TEXT SECTION
################
REFERENCE ILLUSTRATIONS
Figure 5 is a comparative graph of East Indian-West Pacific SST anomalies, scaled NINO3.4 SST anomalies, and inverted Sato Index of Stratospheric Mean Optical Thickness data (used as a reference of volcanic eruption timing and intensity). The data in Figure 5 have been smoothed with a 12-month running-average filter. The step changes in the East Indian-West Pacific SST anomalies are quite obvious. The graphs included in the following discussions are edited versions of Figure 5. In the latter graphs, I have simply limited the years in view to the periods being discussed. The three periods (January 1976 to December 1981, January 1981 to December 1995, and January 1996 to November 2008) are also shown in Figure 5. The periods were divided in this way because, working backwards in time, the first period discussed (1996 to 2008) has been covered in an earlier post and is, therefore, easiest to explain, the second period (1981 to 1995) includes the two volcanic eruptions, and the third period (1976 to 1981) is what was left over. Note that the NINO3.4 and Sato Index data are provided to illustrate timing and timing only; they have not been scaled to suggest magnitude of cause and effect. I did not want to get into a debate about scaling.
http://i44.tinypic.com/10oe6uo.jpg
Figure 5
In Figure 6, I’ve blocked off the area of the East Indian and West Pacific Oceans illustrated by the black curve in Figure 5 and in illustrations that follow. The coordinates are 60S to 65N, 80E to 180. It represents a significant portion of the world oceans, in the range of 25 to 30% of global sea surface from 60S to 65N.
http://i39.tinypic.com/5n55as.jpg
Figure 6
Figure 7 is a comparative graph of the NINO3.4 SST anomalies, inverted Sato Index, and the SST anomalies for the oceans segments not included in the East Indian-West Pacific SST anomaly dataset above. These include the East Pacific, the Atlantic, and the West Indian Oceans contained by the coordinates 60S-65N, 180-80E. The East Pacific-Atlantic-West Indian Ocean data (red curve) is overlaid onto the East Indian-West Pacific data (the black curve in Figure 5) during the discussions that follow to show the interactions between datasets.
################
DATASET SECTION
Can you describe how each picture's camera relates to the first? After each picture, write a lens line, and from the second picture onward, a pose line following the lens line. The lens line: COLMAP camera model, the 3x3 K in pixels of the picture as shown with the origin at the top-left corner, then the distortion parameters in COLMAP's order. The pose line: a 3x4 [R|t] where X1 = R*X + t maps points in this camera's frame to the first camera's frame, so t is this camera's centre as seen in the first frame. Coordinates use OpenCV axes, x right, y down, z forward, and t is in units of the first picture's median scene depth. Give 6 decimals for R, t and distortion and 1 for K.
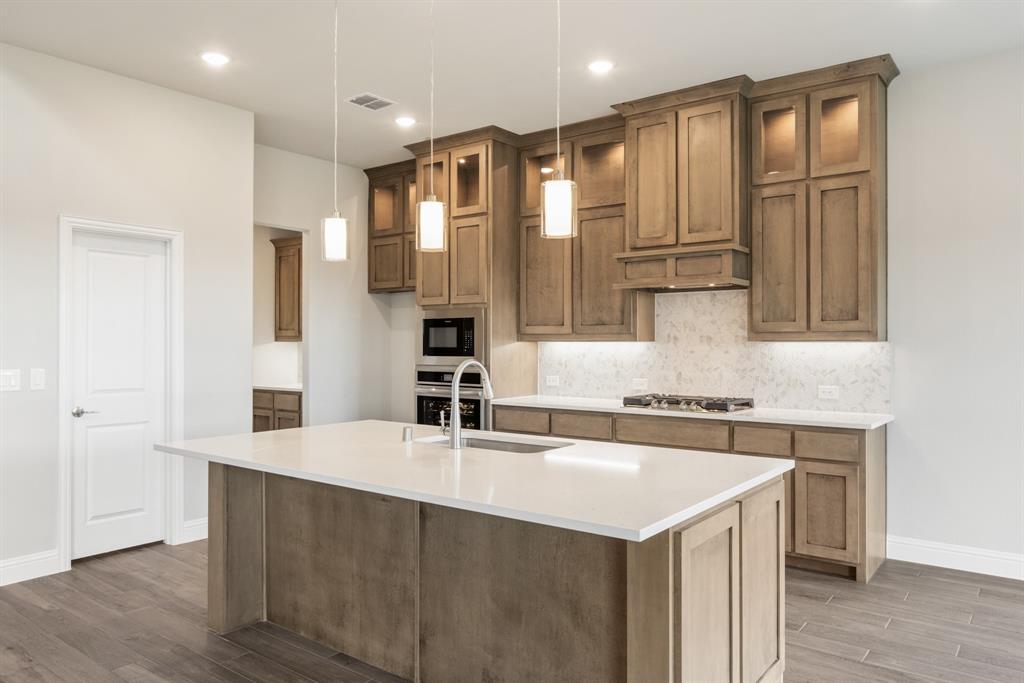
################
TASKS AND EXERCISES
1. Decide whether each statement below agrees with the sea surface temperature text, answering yes or no and quoting the deciding words. (a) The data in Figure 5 were smoothed with a 12-month running-average filter. (b) The NINO3.4 and Sato Index data were scaled to suggest the magnitude of cause and effect. (c) The blocked-off East Indian and West Pacific area covers about half of global sea surface from 60S to 65N.
2. Rewrite the part of the sea surface temperature text between "http://i44.tinypic.com/10oe6uo.jpg" and "60S to 65N.", inclusive, changing "significant" to "substantial".

TASK-BY-TASK SOLUTIONS
1.
(a) Yes: "The data in Figure 5 have been smoothed with a 12-month running-average filter."
(b) No: "they have not been scaled to suggest magnitude of cause and effect."
(c) No: "in the range of 25 to 30% of global sea surface from 60S to 65N."

2.
http://i44.tinypic.com/10oe6uo.jpg
Figure 5
In Figure 6, I’ve blocked off the area of the East Indian and West Pacific Oceans illustrated by the black curve in Figure 5 and in illustrations that follow. The coordinates are 60S to 65N, 80E to 180. It represents a substantial portion of the world oceans, in the range of 25 to 30% of global sea surface from 60S to 65N.